Task to complete: From the entries below, return only the lines starting at the one that contains "داعمة تؤمن بها" and ending at the one that contains "دولة حديثة فيما نصف المجتمع غائب عن القرار؟", exactly as they stand.
□ □ □
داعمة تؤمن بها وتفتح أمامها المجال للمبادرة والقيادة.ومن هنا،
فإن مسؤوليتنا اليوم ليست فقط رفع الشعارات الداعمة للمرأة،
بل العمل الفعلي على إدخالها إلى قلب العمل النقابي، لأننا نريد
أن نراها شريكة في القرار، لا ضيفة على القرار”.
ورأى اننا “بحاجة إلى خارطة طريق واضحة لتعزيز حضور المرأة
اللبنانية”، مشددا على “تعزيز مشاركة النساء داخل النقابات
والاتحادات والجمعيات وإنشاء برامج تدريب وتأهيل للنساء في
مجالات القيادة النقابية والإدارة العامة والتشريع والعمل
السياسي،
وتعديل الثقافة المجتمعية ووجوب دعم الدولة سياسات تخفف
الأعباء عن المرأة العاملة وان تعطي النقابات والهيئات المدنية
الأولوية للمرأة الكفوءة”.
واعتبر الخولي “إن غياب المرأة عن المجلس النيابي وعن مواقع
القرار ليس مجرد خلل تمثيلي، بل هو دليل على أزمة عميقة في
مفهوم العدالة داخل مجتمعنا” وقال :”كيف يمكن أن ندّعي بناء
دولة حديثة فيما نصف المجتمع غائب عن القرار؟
□ □ □
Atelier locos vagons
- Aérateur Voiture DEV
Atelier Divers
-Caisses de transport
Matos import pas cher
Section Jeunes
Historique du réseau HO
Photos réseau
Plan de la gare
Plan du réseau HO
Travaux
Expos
□ □ □
Answer section:
داعمة تؤمن بها وتفتح أمامها المجال للمبادرة والقيادة.ومن هنا،
فإن مسؤوليتنا اليوم ليست فقط رفع الشعارات الداعمة للمرأة،
بل العمل الفعلي على إدخالها إلى قلب العمل النقابي، لأننا نريد
أن نراها شريكة في القرار، لا ضيفة على القرار”.
ورأى اننا “بحاجة إلى خارطة طريق واضحة لتعزيز حضور المرأة
اللبنانية”، مشددا على “تعزيز مشاركة النساء داخل النقابات
والاتحادات والجمعيات وإنشاء برامج تدريب وتأهيل للنساء في
مجالات القيادة النقابية والإدارة العامة والتشريع والعمل
السياسي،
وتعديل الثقافة المجتمعية ووجوب دعم الدولة سياسات تخفف
الأعباء عن المرأة العاملة وان تعطي النقابات والهيئات المدنية
الأولوية للمرأة الكفوءة”.
واعتبر الخولي “إن غياب المرأة عن المجلس النيابي وعن مواقع
القرار ليس مجرد خلل تمثيلي، بل هو دليل على أزمة عميقة في
مفهوم العدالة داخل مجتمعنا” وقال :”كيف يمكن أن ندّعي بناء
دولة حديثة فيما نصف المجتمع غائب عن القرار؟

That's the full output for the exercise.